Many times good interior design counts on a certain kind of sleight-of-hand: The very best job is the one you don't notice, because it doesn't call attention to itself.
Good lighting, in a home or business, is one of those things that's invisible - if it's done well. You only notice the lighting of a room if it's too bright or too dim, not if it's just right. Our goal in offering this series of articles on Lighting is to give you some concrete advice on how to light a room so effectively that no one notices whether you're using florescent or incandescent lights, track lighting or standing lamps. They'll notice only that the room feels comfortable, and that they want to come back again.
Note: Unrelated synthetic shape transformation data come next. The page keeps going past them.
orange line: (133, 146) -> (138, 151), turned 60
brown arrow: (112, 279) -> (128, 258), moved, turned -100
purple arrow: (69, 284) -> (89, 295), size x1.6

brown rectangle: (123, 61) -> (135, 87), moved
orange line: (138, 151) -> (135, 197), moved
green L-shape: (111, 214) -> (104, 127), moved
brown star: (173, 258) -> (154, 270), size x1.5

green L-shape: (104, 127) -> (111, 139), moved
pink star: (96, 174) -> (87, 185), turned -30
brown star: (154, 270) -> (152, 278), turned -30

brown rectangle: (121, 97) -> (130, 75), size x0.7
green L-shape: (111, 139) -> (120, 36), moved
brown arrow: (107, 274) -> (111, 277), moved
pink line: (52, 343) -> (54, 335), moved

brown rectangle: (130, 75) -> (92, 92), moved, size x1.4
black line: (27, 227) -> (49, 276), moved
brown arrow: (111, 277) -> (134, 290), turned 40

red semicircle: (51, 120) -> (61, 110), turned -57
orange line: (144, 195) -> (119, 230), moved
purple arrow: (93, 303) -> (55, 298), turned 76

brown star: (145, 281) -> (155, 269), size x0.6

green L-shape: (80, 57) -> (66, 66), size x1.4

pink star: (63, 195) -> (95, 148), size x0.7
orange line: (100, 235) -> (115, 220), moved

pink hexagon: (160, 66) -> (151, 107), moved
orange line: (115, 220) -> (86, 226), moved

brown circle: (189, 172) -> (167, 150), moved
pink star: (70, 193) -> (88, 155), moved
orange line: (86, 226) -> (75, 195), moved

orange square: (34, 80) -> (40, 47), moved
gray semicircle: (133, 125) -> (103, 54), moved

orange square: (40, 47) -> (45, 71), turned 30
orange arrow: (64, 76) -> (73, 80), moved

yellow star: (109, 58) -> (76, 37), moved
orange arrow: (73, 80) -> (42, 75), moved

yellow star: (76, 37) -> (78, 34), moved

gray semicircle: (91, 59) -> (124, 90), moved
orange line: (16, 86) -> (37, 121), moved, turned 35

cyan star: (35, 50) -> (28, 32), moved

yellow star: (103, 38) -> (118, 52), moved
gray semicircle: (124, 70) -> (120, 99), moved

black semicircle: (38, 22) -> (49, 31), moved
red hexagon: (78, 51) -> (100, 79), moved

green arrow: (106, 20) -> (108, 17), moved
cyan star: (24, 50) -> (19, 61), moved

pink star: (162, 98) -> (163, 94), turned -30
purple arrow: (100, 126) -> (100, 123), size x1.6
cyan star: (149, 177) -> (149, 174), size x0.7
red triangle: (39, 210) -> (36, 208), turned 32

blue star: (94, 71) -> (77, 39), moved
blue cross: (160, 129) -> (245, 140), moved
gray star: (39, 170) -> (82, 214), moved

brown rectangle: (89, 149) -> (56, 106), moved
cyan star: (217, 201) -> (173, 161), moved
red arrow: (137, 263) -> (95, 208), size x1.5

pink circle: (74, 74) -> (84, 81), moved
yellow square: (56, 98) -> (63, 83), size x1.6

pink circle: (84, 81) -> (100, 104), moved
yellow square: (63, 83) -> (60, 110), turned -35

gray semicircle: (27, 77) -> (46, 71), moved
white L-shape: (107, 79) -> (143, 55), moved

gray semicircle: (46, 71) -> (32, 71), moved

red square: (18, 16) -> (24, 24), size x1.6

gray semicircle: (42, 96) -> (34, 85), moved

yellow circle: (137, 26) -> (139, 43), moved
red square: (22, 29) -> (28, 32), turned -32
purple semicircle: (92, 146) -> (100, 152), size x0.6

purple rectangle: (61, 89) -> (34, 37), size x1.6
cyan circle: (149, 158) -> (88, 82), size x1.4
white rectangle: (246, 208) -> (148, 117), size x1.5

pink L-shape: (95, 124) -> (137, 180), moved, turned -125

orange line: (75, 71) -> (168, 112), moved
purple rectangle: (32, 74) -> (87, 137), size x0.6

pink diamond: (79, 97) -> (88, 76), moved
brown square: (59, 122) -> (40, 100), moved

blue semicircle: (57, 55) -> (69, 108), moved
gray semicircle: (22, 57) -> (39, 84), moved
In the NYIAD Course in Interior Design, we take you through all the steps necessary for developing your eye — and your business — as a decorator. Here in our Lighting 101 series, we aim to give you a taste of the Course, even though, of course, we can't pack all the information and exercises into these short articles.
We started this series talking about terminology, and then we discussed, the function, mood, and harmony of lighting. We then gave you information about types of bulbs: incandescent, which provides a soft, flattering light, but tends to require frequent bulb replacement; fluorescent, which provides a much brighter, harsher light that's suitable for close task work, and which is less expensive, and halogen bulbs, which are smaller and best suited for track lighting.
Now, let's turn our attention to the more decorative bulbs. You can find decorative bulbs in different styles and colors — there's a decorative bulb for just about any taste or look you're after.
Most often, people think of decorative bulbs as being created for chandeliers, and indeed, this was probably the function for which decorative bulbs were first developed. Originally, of course, candles were the source of light for chandeliers, and yet the advent of electricity made it possible for us to retain the elegant, romantic look of a chandelier without the risk of burning down the house or having candle wax drip on the dinner guests.
Today, you can find a variety of decorative chandelier bulbs, including flame-shaped bulbs and even flame-shaped bulbs that flicker, mimicking the dancing light of a candle flame.
Even without a chandelier, you can make use of decorative bulbs. You can easily find, in a lighting store or hardware store, bulbs that are colored in red, blue, yellow and green. Replacing your regular bulbs with these in the lamps of the living or dining room will provide a festive flair that will set a party mood.
For creating a romantic mood, just replace the regular bulbs with bulbs that are softly colored a rosy-pink.
Remember, as in anything you do in decorating, make sure that the decorative bulbs you choose suit the mood and harmony of the room you're decorating.